Onboarding seems to be a headache for most apps built by our people. The smoothest onboarding process I have seen was with @MoMo_PSB, an existing MTN customer. Opay and Moniepoint tried. They seem to have the same onboarding template in tiers, which makes sense.
You need to take onboarding very seriously, as it is the interface between you and a future lucrative relationship. Many bungle support and still survive, but if you keep bungling onboarding, your chances of survival are slim, especially when there are alternatives.
I have been wondering why most communities of Nigerians that have any financial goals or crowdfunding element always end up with someone stealing money?
This started from my departmental association in school as far back as in the 80s. The President embezzled and was sacked.
My estate association in Lagos had the same problem and the man ran away. Someone with a house that he owns in the estate escaped to Canada to avoid paying the money he stole. I have observed this in so many forms. Someone has to try to become too smart in the group.
This is worrying and it contributes to our low trust issues. A startup was trying to work with a union collecting dues from members, next thing we see is the union executive flexing online and living large. I think living large is the symptom and dishonesty is the root cause.
How many African freelancers do we have in tech? Is there any real way to figure out the size of the African freelancer market?Most people I know trying to build products for them seem to be discovering that the market is not as large as we imagine. Plus many get jobs and churn.

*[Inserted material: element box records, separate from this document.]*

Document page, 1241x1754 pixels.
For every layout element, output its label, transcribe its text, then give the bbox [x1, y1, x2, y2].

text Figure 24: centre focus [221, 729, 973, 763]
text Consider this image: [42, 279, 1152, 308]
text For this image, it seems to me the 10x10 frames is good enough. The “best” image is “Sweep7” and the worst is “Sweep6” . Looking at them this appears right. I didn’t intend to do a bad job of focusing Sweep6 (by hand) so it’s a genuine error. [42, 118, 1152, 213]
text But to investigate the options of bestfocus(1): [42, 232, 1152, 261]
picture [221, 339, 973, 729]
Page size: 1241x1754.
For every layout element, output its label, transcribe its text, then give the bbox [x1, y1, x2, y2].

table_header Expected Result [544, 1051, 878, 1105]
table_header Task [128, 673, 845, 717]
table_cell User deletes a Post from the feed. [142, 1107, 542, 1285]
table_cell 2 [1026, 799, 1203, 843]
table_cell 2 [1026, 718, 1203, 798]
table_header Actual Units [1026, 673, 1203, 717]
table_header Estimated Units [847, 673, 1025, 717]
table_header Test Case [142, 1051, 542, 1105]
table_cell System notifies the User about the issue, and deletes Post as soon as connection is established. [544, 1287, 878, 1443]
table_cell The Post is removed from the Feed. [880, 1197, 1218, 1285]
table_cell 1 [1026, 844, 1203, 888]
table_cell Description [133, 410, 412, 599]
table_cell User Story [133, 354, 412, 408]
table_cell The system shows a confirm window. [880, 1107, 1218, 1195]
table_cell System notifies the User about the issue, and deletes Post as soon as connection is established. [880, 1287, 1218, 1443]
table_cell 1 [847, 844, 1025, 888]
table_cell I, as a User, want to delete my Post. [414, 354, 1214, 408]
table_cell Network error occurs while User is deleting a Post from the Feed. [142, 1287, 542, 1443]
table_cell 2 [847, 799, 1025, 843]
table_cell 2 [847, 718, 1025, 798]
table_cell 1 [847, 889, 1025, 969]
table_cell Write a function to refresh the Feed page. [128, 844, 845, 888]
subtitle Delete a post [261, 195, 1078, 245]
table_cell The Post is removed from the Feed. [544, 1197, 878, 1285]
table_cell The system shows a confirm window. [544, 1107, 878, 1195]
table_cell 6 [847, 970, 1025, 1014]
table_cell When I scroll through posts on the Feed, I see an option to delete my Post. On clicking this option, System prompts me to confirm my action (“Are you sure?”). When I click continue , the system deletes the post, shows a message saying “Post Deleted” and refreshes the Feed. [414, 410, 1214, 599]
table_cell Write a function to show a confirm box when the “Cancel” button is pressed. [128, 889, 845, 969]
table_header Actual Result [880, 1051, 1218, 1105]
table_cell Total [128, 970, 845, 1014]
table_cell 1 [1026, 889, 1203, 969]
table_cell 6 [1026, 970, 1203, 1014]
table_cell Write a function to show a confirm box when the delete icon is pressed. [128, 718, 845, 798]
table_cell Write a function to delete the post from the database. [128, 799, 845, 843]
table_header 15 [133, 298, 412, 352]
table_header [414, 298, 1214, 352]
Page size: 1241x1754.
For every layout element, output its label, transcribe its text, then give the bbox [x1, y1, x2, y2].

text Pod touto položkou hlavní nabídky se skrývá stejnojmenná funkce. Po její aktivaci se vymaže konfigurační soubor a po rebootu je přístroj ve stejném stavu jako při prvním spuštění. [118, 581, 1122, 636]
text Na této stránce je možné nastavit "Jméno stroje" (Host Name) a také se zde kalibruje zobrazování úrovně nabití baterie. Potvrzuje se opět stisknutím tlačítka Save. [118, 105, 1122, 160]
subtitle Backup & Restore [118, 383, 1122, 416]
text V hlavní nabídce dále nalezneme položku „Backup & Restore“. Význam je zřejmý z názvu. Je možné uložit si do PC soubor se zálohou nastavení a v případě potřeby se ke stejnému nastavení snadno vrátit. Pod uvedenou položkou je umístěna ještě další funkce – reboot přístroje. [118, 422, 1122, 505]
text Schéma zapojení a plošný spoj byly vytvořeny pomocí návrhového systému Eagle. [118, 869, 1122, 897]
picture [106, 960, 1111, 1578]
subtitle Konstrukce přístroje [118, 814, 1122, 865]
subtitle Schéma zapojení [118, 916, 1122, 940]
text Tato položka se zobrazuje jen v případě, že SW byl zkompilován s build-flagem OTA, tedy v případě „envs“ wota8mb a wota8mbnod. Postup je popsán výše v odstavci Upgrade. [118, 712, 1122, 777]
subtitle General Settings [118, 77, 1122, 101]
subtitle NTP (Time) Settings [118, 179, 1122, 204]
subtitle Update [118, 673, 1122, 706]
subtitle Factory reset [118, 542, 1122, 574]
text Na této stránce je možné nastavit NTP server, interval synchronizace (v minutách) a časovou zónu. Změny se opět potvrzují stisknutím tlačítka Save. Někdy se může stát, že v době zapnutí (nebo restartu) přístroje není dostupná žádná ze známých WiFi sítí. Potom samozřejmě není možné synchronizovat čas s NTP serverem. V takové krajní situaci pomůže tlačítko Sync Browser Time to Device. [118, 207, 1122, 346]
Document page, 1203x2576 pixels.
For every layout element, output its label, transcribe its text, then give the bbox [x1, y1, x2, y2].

There is a theory that most freelancers don’t survive doing freelancing long enough as most do not have experience and provide a lot of substandard services or products. This was very true in the early days but now, they are part of properly structured online teams quite early.
South Africa proves this theory wrong as there are many people who run their own show but are able to combine as one on teams when they have a gig that they need to do together. There are probably more experienced freelancers on their own there than people in paid employment.